A Hildreth Institute report published in April found that student spending at the state’s public colleges and universities has risen at one of the fastest rates in the nation, with tuition and fees rising 52% since 2000, as median family incomes have risen. Only 13%
The coalition, which includes the Massachusetts Association of Teachers and the American Federation of Teachers, prioritizes recruiting and retaining employees primarily through increased pay and job security, increased student aid, affordable and accessible “debt-free” higher education, and investment in campus infrastructure.
Advocates argue that raising salaries for teachers and staff will combat recruitment and retention challenges.
The average full professor salary at a Massachusetts community college is about $75,000 and the average instructor salary is $57,000, said Claudine Barnes, president of the Massachusetts Community College Council. Starting full-time salaries are $47,000 for faculty and just over $42,000 for professional staff.
“Where I live on the Cape, the median home price this October was $895,000,” Barnes said. “The average rent was 2,966. Add in student loan payments, and it won’t take a math professor to solve this problem. We can’t hire people.
One in 15 community colleges in Massachusetts has not recently been able to hire for open positions, Barnes said.
In addition to hiring problems, he said, community colleges are losing faculty and professional staff to more lucrative private sector colleges.

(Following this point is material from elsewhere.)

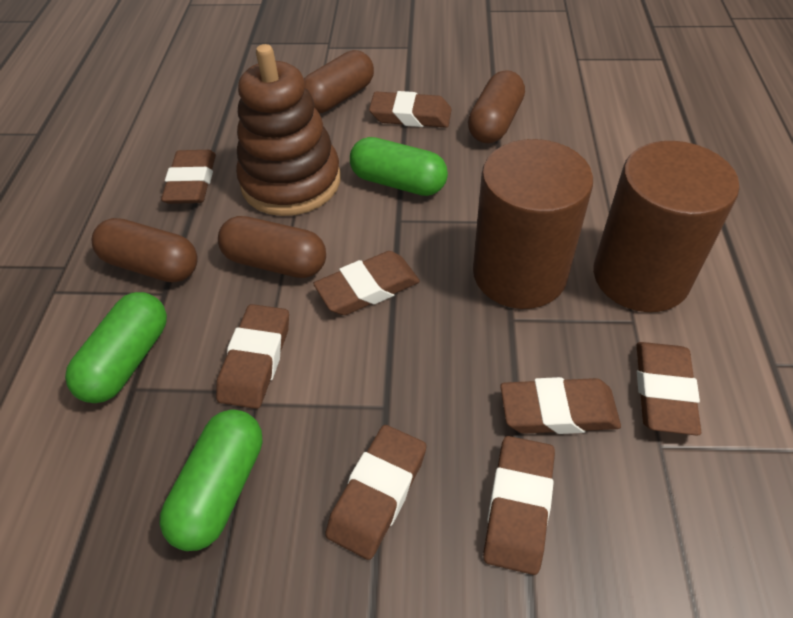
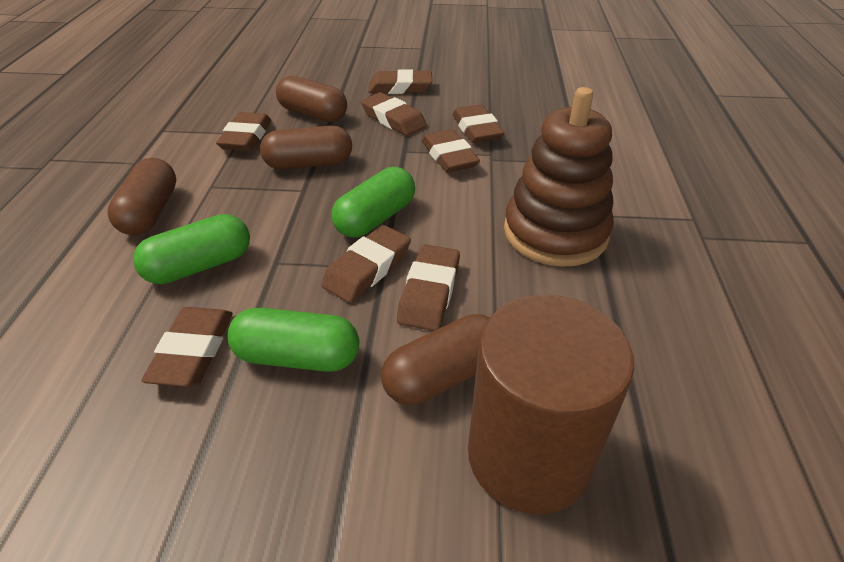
brown cylinder: 2 -> 1

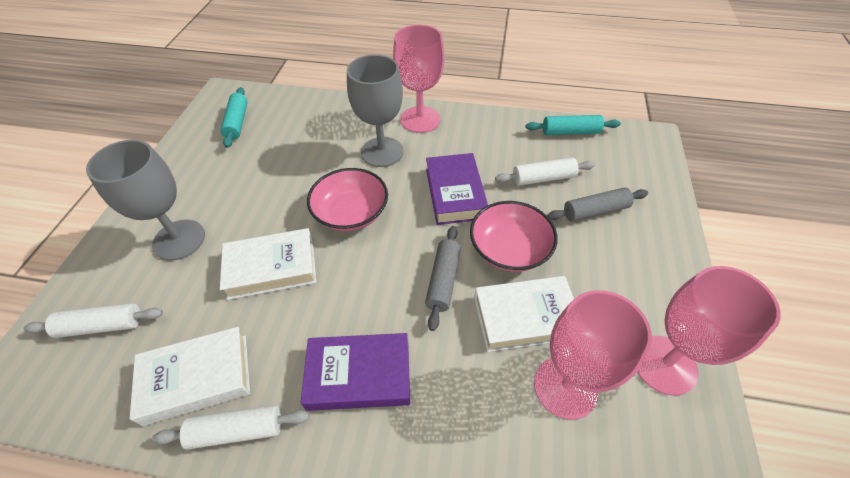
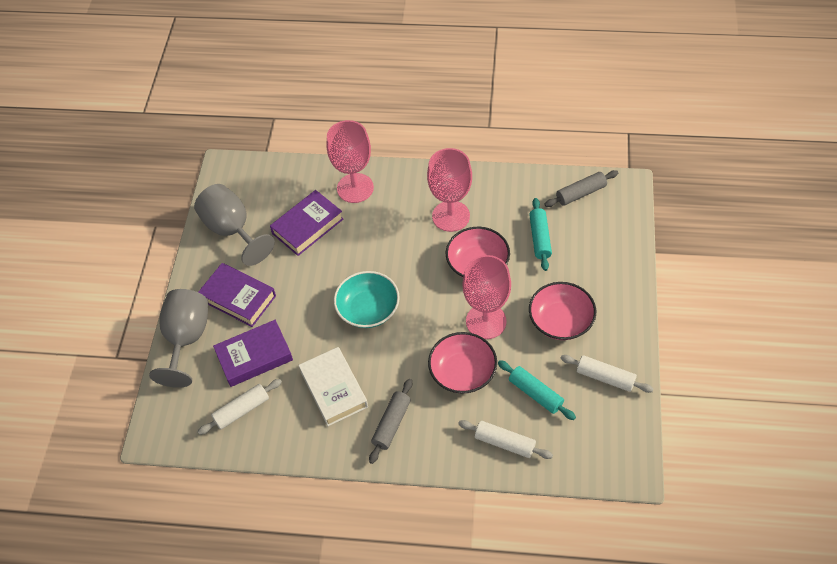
pink bowl: 2 -> 3
purple book: 2 -> 3
turquoise bowl: 0 -> 1
white book: 3 -> 1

“(Community colleges) educate and serve about half of Massachusetts’ public high school students, yet we get about 25% of the state’s higher education budget. Our students are very diverse and have more financial difficulties, we have many first-generation college students and many students who are not as prepared as they should be. “We need to end the exploitation of organized teachers and professional staff by creating more full-time positions.”
Advocates also pressed Thursday for the return of “debt-free” public college.
Beth Kontos, Massachusetts president of the American Federation of Teachers, recalled going to Salem State University for $250 a semester in the late 70s and early 80s. She said her family did not contribute anything to her higher education, but she was able to meet tuition and living expenses with nothing more than a summer job.
“That’s the way it should be … everyone pays less and everyone gets more,” she said, adding that everyone in Massachusetts would benefit from a more educated workforce.
According to Higher Ed for All, black students graduate from public institutions with an average of $27,769 in debt, compared to $19,132 for white students, $15,668 for Hispanic students and $11,491 for Asian students.
“With the passage of … the Equity Amendment, we now have the money to make that debt-free higher education a reality in Massachusetts. And Beth, let’s go back to the golden memories that this really brings to everyone’s benefit. ” said Aneta Argyrus, president of the UMass Boston Association of Professional Employees.
After the pandemic passed legislation before the state overhauled funding for K-12 education, lawmakers are now grappling with how to make education affordable at the beginning and end of a student’s career.
The 2023 budget provides more than $190 million in financial aid for higher education, which includes expanding the MASSGrant Plus program, the last dollar grant Gov. Charlie Baker launched in 2018 to cover tuition and mandatory fees. For low-income community college students.
This year’s $190 million in aid represents a 24.8 percent increase over last year’s $152.3 million in financial aid and tuition waiver programs for college campuses. The fiscal 2023 budget also includes $15 million in financial aid for UMass students.
Still, House and Senate versions of making public education more affordable have been in committee since the summer.
The Joint Committee on Education to establish the Higher Education Review Commission (S 2812/H 4694) has been tabled in the House and Senate Ways and Means Committees with a month to go. These bills include new drafts of the Debt Free Public Higher Education Act (S 829/H 1339) and other proposals related to affordable higher education, including “dedicating resources to higher education to ensure a strong and healthy public higher education system.” Ordinance”, the so-called “Cherish Act”, (S 824 /H 1325).
Although the measures have stalled, lawmakers sponsoring the legislation spoke of hope Thursday.
“This is the time to act on higher education,” said Eldridge, who sponsored the debt-free bill.